What I mean to say is... if you know neither the population standard deviation NOR the population mean... but you only have one (or more) samples... THEN how do you infer about the population?
• Apr 8th 2010, 07:25 PM
macosxnerd101
Quote:

Originally Posted by CogitoErgoCogitoSum
How do you infer about the population from a sample? This how-to is the bulk of my question.

Now, do you need just one sample to infer about the population? Or do you need a multitude of samples? Do you need the sample mean and standard deviation? Or do you need the mean of sample means and the standard deviation of the standard deviations amongst these multitude of samples? Every reference I find leaves this point open to assumption.

Do you then need a large sample size? Is that relevant? Or do you need a large sample set of samples? I mean, is having a large multitude of small samples sufficient? Or is that the same as fewer samples of a larger size?

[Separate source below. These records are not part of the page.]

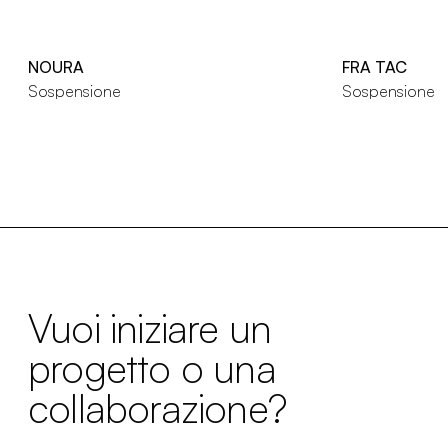
NOURA
FRA TAC
Sospensione
Sospensione
Vuoi iniziare un
progetto o una
collaborazione?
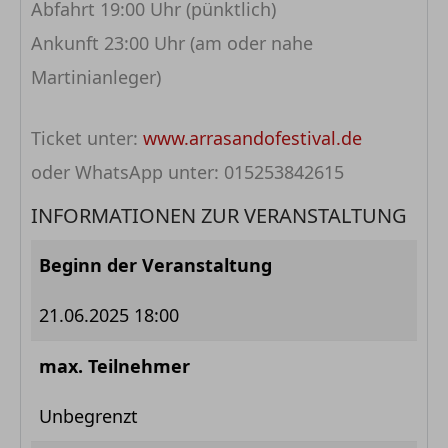
Abfahrt 19:00 Uhr (pünktlich)
Ankunft 23:00 Uhr (am oder nahe
Martinianleger)
Ticket unter:
www.arrasandofestival.de
oder WhatsApp unter: 015253842615
INFORMATIONEN ZUR VERANSTALTUNG
Beginn der Veranstaltung
21.06.2025 18:00
max. Teilnehmer
Unbegrenzt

When making inferrences from a sample, remember that it is a SIN not to check conditions.
SRS- The sample must be from a simple random sample
Independence- The units or subjects must be independent of each other
Normalcy- The sample must be approximately normally distributed. So if you are working with means, then the sample size needs to be >= 30. If it isn't, then graph it and check for skewness. If there is no significant skew (kind of a subjective thing), then you can proceed under the assumption of normalcy. If you are working with proportions, then np >= 10, n(1-p) >= 10, and 10n <= population size.

Quote:

Suppose then you had the population standard deviation. According to my reference, you can use the standard normal distribution and a z-score test to infer about the population. But it doesnt say how.

Likewise, if your sample is large enough (or if the quantity of samples is large enough, Im not sure), you can also infer about a population from a sample. This time you dont need pop standard deviation, but you do need the sample standard deviation (or the standard deviations of the standard deviations of the samples, Im not sure which).

But if you dont know your population standard deviation and your sample size is small, then use the t-test. But my reference also doesnt tell me how to do that either... up until now there was no mention of the student t-distribution.
Z-scores are for when you use proportions, work with the population, or work with a sample where n > 1000. T-scores are used for working with samples where n <= 1000 and you are not measuring proportions.

Quote:

What exactly are you infering about the population? Whether you use the z-score or the t-score test, either way, you still need to know something about the population... be it the standard deviation or the mean. So it seems to me that you already need to have tallied up the population in order to make any sense of the samples deviation. What exactly are you inferring about the population from the sample?.. When you already know these particular variables about the population anyway, what is the point?
Z and t-scores are used to help you find the probability of the even occurring given the mean and standard deviation (and df in the case of a t-test). They are usually used in combination with some kind of hypothesis testing to compare against an alpha value to see if data is significant.

Quote:

What I mean to say is... if you know neither the population standard deviation NOR the population mean... but you only have one (or more) samples... THEN how do you infer about the population?
In a nutshell, this is why we use confidence intervals. Basically, confidence intervals are used to state how confident we are that our sample statistic has captured the population parameter. The formula for confidence intervals is as follows: C = stat +- Crit.Value(Std. Error or Std. Dev). Note that with the +- operators both being used, you will get a range of values (or an interval) from this.